For the entries below, return every line from the top through the line with "Keep your pet" exactly as it stands, omitting pictures.
**** PROVIDED DATA
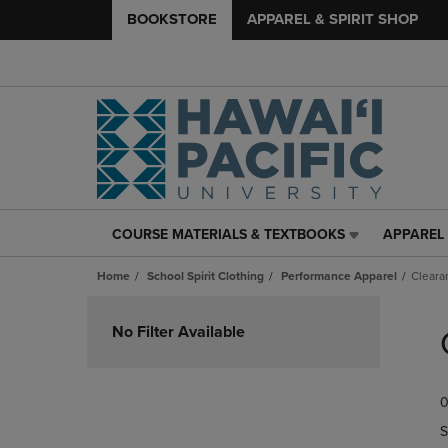
BOOKSTORE
APPAREL & SPIRIT SHOP
COURSE MATERIALS & TEXTBOOKS
APPAREL 
COURSE
APPAREL
MATERIALS
&
Home
School Spirit Clothing
Performance Apparel
Cleara
&
SPIRIT
TEXTBOOKS
SHOP
Skip
LINK.
LINK.
to
No Filter Available
PRESS
PRESS
products
ENTER
ENTER
TO
TO
0
NAVIGATE
NAVIGAT
TO
TO
S
PAGE,
PAGE,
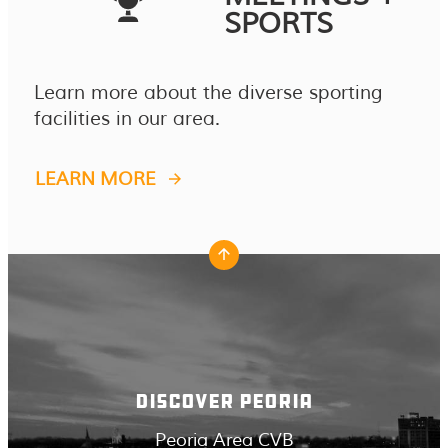
SPORTS
Learn more about the diverse sporting
facilities in our area.
LEARN MORE
DISCOVER PEORIA
Peoria Area CVB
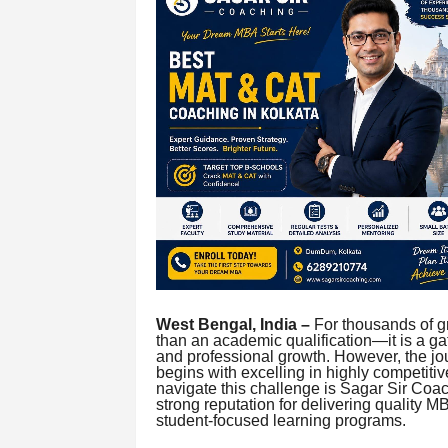
West Bengal, India –
For thousands of g
than an academic qualification—it is a g
and professional growth. However, the jo
begins with excelling in highly competiti
navigate this challenge is Sagar Sir Coac
strong reputation for delivering quality 
student-focused learning programs.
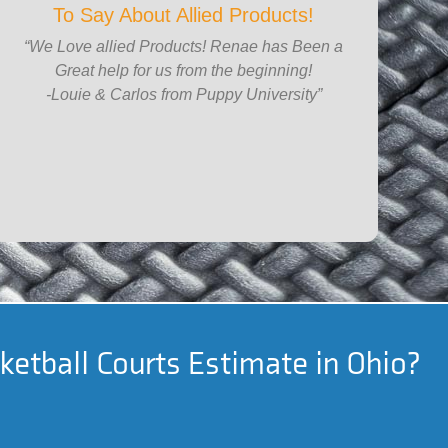
To Say About Allied Products!
“We Love allied Products! Renae has Been a
Great help for us from the beginning!
-Louie & Carlos from Puppy University”
ketball Courts Estimate in Ohio?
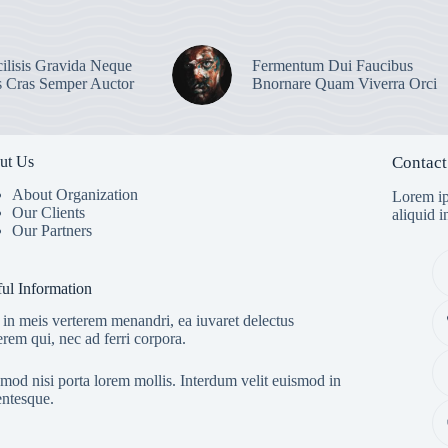
ilisis Gravida Neque
Fermentum Dui Faucibus
s Cras Semper Auctor
Bnornare Quam Viverra Orci
ut Us
Contact
About Organization
Lorem ip
Our Clients
aliquid 
Our Partners
ul Information
in meis verterem menandri, ea iuvaret delectus
erem qui, nec ad ferri corpora.
mod nisi porta lorem mollis. Interdum velit euismod in
entesque.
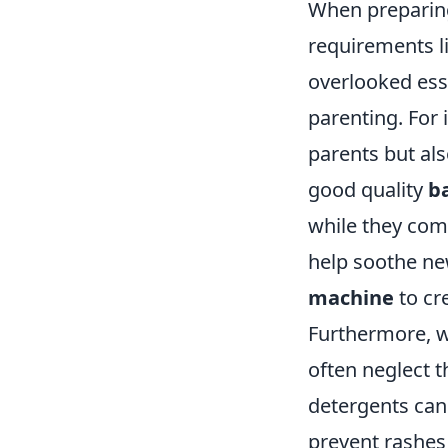
When preparing
requirements li
overlooked esse
parenting. For 
parents but als
good quality
b
while they com
help soothe new
machine
to cr
Furthermore, w
often neglect 
detergents can 
prevent rashes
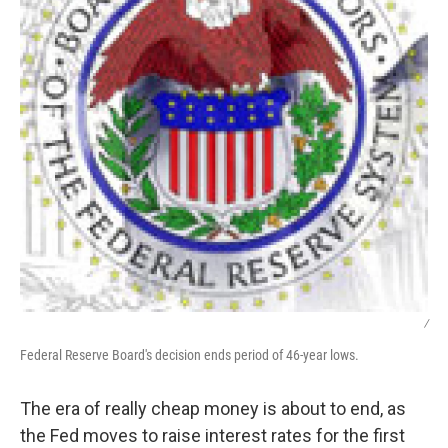
/
Federal Reserve Board's decision ends period of 46-year lows.
The era of really cheap money is about to end, as
the Fed moves to raise interest rates for the first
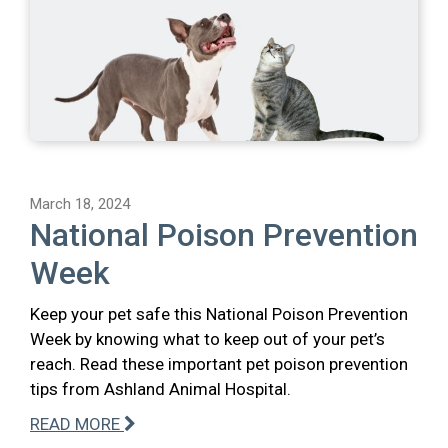
March 18, 2024
National Poison Prevention
Week
Keep your pet safe this National Poison Prevention
Week by knowing what to keep out of your pet’s
reach. Read these important pet poison prevention
tips from Ashland Animal Hospital.
READ MORE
********
**COMPLETED EXERCISE:**
BOOKSTORE
APPAREL & SPIRIT SHOP
COURSE MATERIALS & TEXTBOOKS
APPAREL 
COURSE
APPAREL
MATERIALS
&
Home
School Spirit Clothing
Performance Apparel
Cleara
&
SPIRIT
TEXTBOOKS
SHOP
Skip
LINK.
LINK.
to
No Filter Available
PRESS
PRESS
products
ENTER
ENTER
TO
TO
0
NAVIGATE
NAVIGAT
TO
TO
S
PAGE,
PAGE,
SPORTS
Learn more about the diverse sporting
facilities in our area.
LEARN MORE
DISCOVER PEORIA
Peoria Area CVB
West Bengal, India –
For thousands of g
than an academic qualification—it is a g
and professional growth. However, the jo
begins with excelling in highly competiti
navigate this challenge is Sagar Sir Coac
strong reputation for delivering quality 
student-focused learning programs.
To Say About Allied Products!
“We Love allied Products! Renae has Been a
Great help for us from the beginning!
-Louie & Carlos from Puppy University”
ketball Courts Estimate in Ohio?
ilisis Gravida Neque
Fermentum Dui Faucibus
s Cras Semper Auctor
Bnornare Quam Viverra Orci
ut Us
Contact
About Organization
Lorem ip
Our Clients
aliquid 
Our Partners
ul Information
in meis verterem menandri, ea iuvaret delectus
erem qui, nec ad ferri corpora.
mod nisi porta lorem mollis. Interdum velit euismod in
entesque.
When preparing
requirements li
overlooked esse
parenting. For 
parents but als
good quality
b
while they com
help soothe new
machine
to cr
Furthermore, w
often neglect 
detergents can 
prevent rashes
/
Federal Reserve Board's decision ends period of 46-year lows.
The era of really cheap money is about to end, as
the Fed moves to raise interest rates for the first
March 18, 2024
National Poison Prevention
Week
Keep your pet safe this National Poison Prevention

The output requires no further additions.